A free press is vital to our Republic. That's a core principle expressed by our Constitution. How that is implemented is another matter. With the mutual love affair between Mr. Obama and the mainstream media not transferring to Mr. Trump, the question over how the press will be dealt with is a pertinent one.
Mr. Trump will not shrink in the face of attacks from the press. He actually seems to enjoy responding to them. And it's also clear that as the relationship with the press changes, so will those who have access to the president during press briefings. None if this makes big media happy.
One novel idea that has been proposed is to subject the press corp to random drug testing.
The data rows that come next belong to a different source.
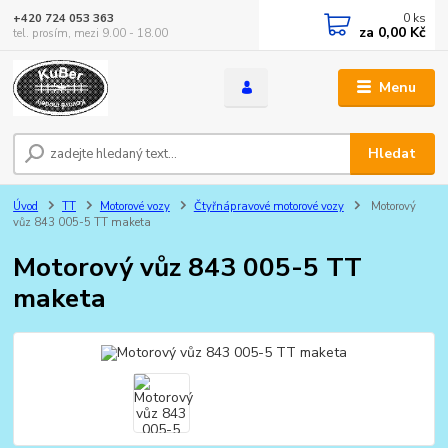
0
ks
+420 724 053 363
za
0,00 Kč
tel. prosím, mezi 9.00 - 18.00
Menu
Hledat
Úvod
TT
Motorové vozy
Čtyřnápravové motorové vozy
Motorový
vůz 843 005-5 TT maketa
Motorový vůz 843 005-5 TT
maketa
One proposal on dealing with the media that was pitched to President-elect Donald Trump’s transition team calls for drug testing the White House press corps.
Trump’s attacks on the mainstream media were a cornerstone of his campaign and last week he called BuzzFeed a “failing pile of garbage,” but forcing reporters to undergo random drug tests would provoke a media meltdown.
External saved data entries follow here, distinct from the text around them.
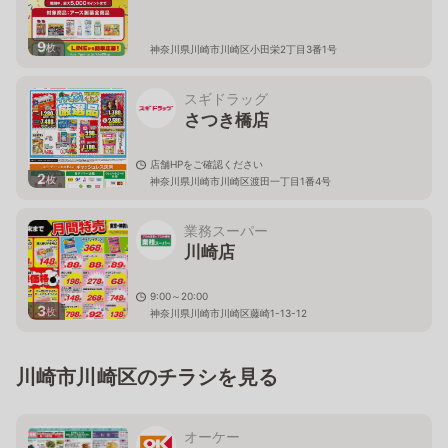
9
枚
神奈川県川崎市川崎区小田栄2丁目3番1号
スギドラッグ
さつき橋店
店舗HPをご確認ください
2
枚
神奈川県川崎市川崎区渡田一丁目1番4号
業務スーパー
川崎店
9:00～20:00
3
枚
神奈川県川崎市川崎区藤崎1-13-12
川崎市川崎区のチラシを見る
オーケー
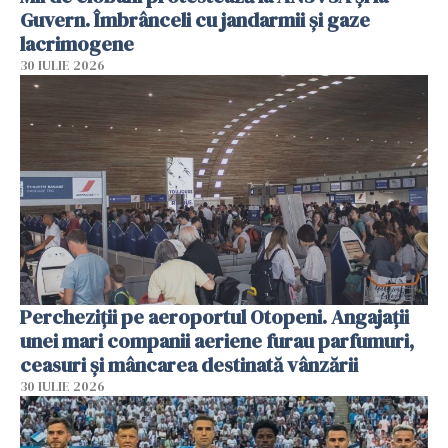
Guvern. Îmbrânceli cu jandarmii și gaze
lacrimogene
30 IULIE 2026
Percheziții pe aeroportul Otopeni. Angajații
unei mari companii aeriene furau parfumuri,
ceasuri și mâncarea destinată vânzării
30 IULIE 2026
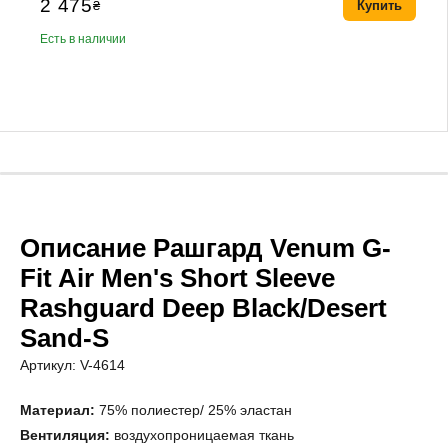
2 475
₴
Купить
Есть в наличии
Описание Рашгард Venum G-
Fit Air Men's Short Sleeve
Rashguard Deep Black/Desert
Sand-S
Артикул: V-4614
Материал:
75% полиестер/ 25% эластан
Вентиляция:
воздухопроницаемая ткань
No decision has been announced on that proposal yet, although a “media meltdown” would surely be one result.
Another proposal that seems more likely is to move the press corps out of the White House entirely. The symbolism of loosing their privileged position would no doubt stir the outrage and indignation of big media.
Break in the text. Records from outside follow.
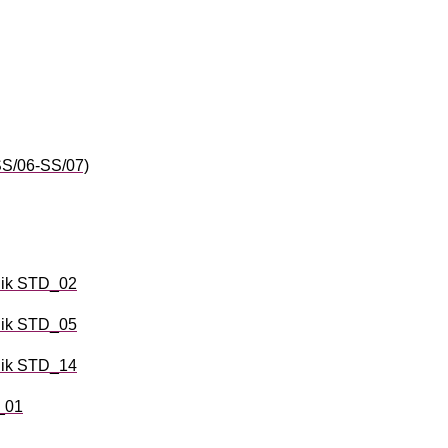
 SS/06-SS/07)
nik STD_02
nik STD_05
nik STD_14
1_01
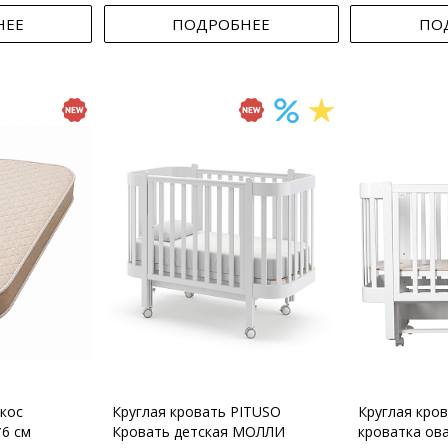
НЕЕ
ПОДРОБНЕЕ
ПО
кос
Круглая кровать PITUSO
Круглая кро
*6 см
Кровать детская МОЛЛИ
кроватка ов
The simmering cold, if heating up with every passing day, war between Trump and the press may be about to turn conventional, with the occasional chance of an ICBM.
Just days after calling out CNN fake news during his first press conference of 2017, Esquire reports that according to three senior officials on the transition team, the incoming Trump administration is “seriously considering” a plan to evict the press corps from the White House.
If the plan goes through, one of the officials said, the media will be removed from the cozy confines of the White House press room, where it has worked for several decades. Members of the press will be relocated to the White House Conference Center—near Lafayette Square—or to a space in the Old Executive Office Building, next door to the White House.
The other result of this would be offering much more room for other elements of the press, representatives of news organizations that are not mainstream and for which there is not enough space in the current press room.
Trump's press secretary tried to cast the possible relocation of the press corps as a matter, in part, of logistics. “There's been so much interest in covering a President Donald Trump,” he said. “A question is: Is a room that has forty-nine seats adequate? When we had that press conference the other day, we had thousands of requests, and we capped it at four hundred. Is there an opportunity to potentially allow more members of the media to be part of this? That's something we're discussing.”
Of course, should this decision be made, the major media outlets are going to accuse Trump of taking this action partly out of a personal dislike for much of the press. And in this case, they are probably right.
Other Trump staffers, however, explain that it's not business, it's personal. “They are the opposition party,” a senior official was quoted by Esquire. “I want 'em out of the building. We are taking back the press room.”
The press is stuck. They don't like Trump or his policies, but they do have to cover the man. The willingness of Mr. Trump to strike back when they attack annoys them to no end. They consider themselves the entitled elite, whose position they are not prepared to share with they consider to be lesser reporters.
In that sense, wouldn't it be great to see representatives of CNN sharing the same room with the same access to the president as members of the alternative media?